▸ Short problem
Put the lines of the items below into a numbered list, leaving out blank lines and the pictures.

▸ Supplied records
********************

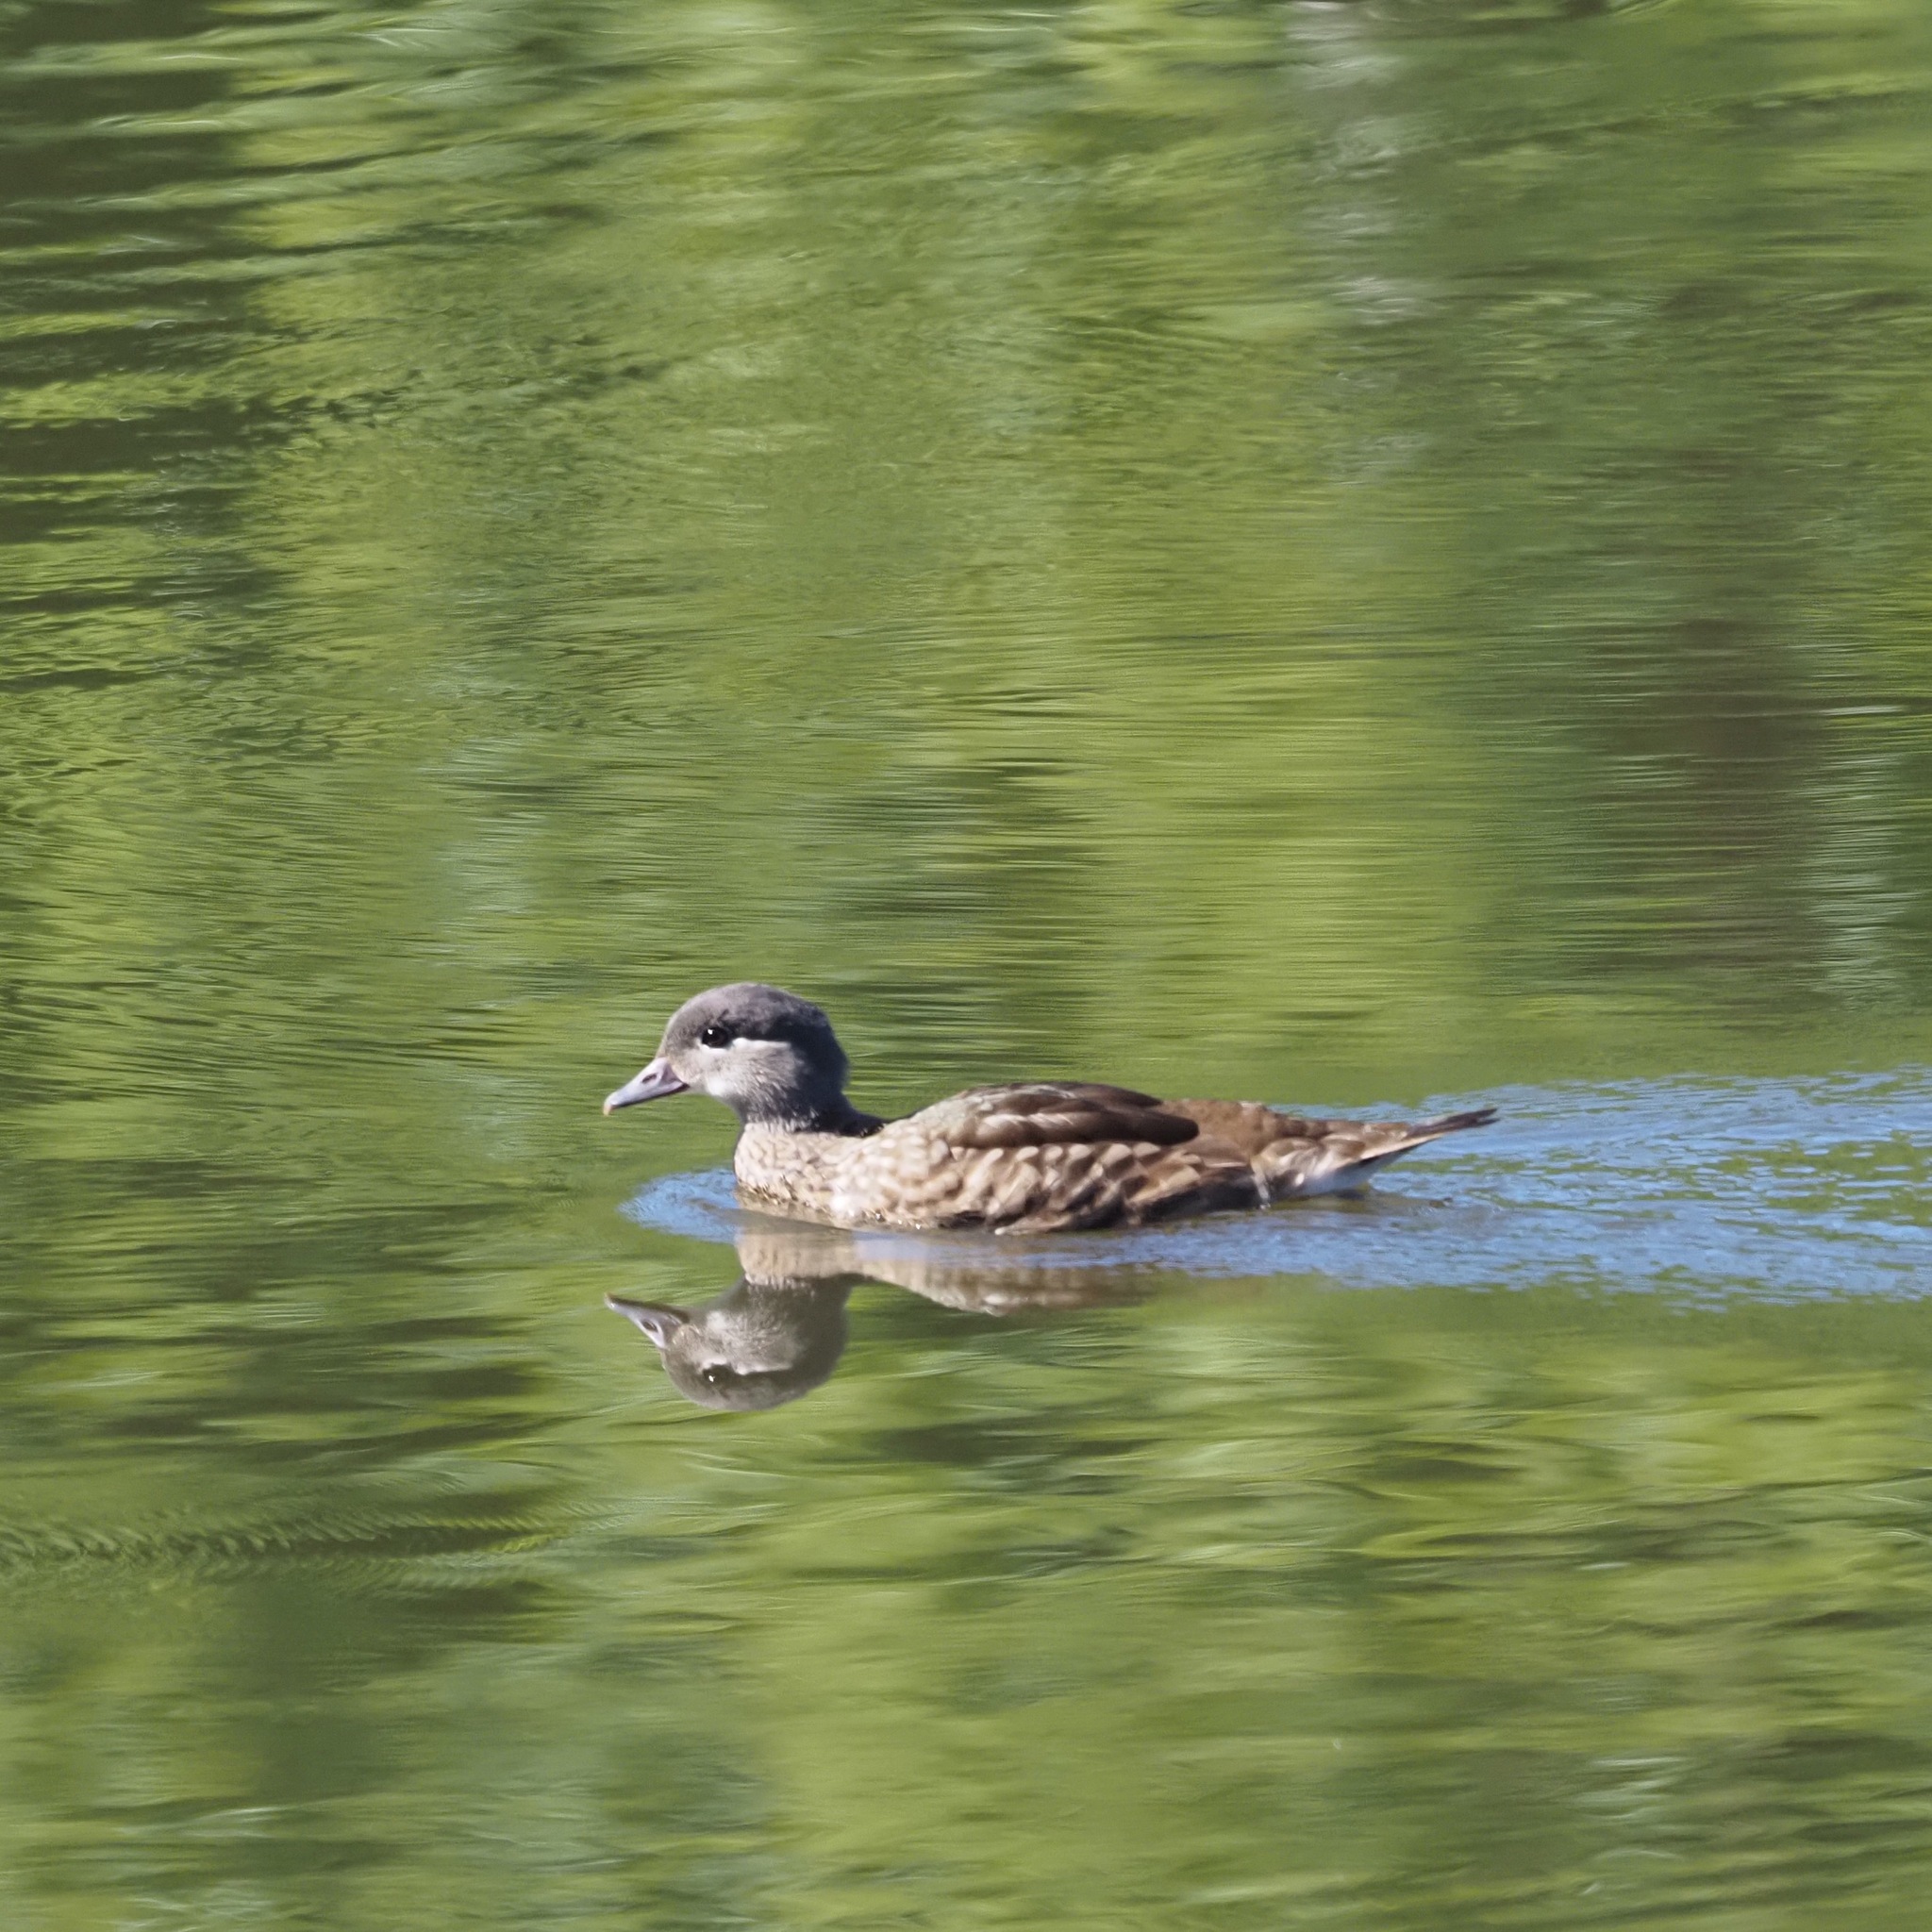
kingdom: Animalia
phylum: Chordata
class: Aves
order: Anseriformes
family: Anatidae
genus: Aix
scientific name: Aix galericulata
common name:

********************

▸ The solution
1. kingdom: Animalia
2. phylum: Chordata
3. class: Aves
4. order: Anseriformes
5. family: Anatidae
6. genus: Aix
7. scientific name: Aix galericulata
8. common name:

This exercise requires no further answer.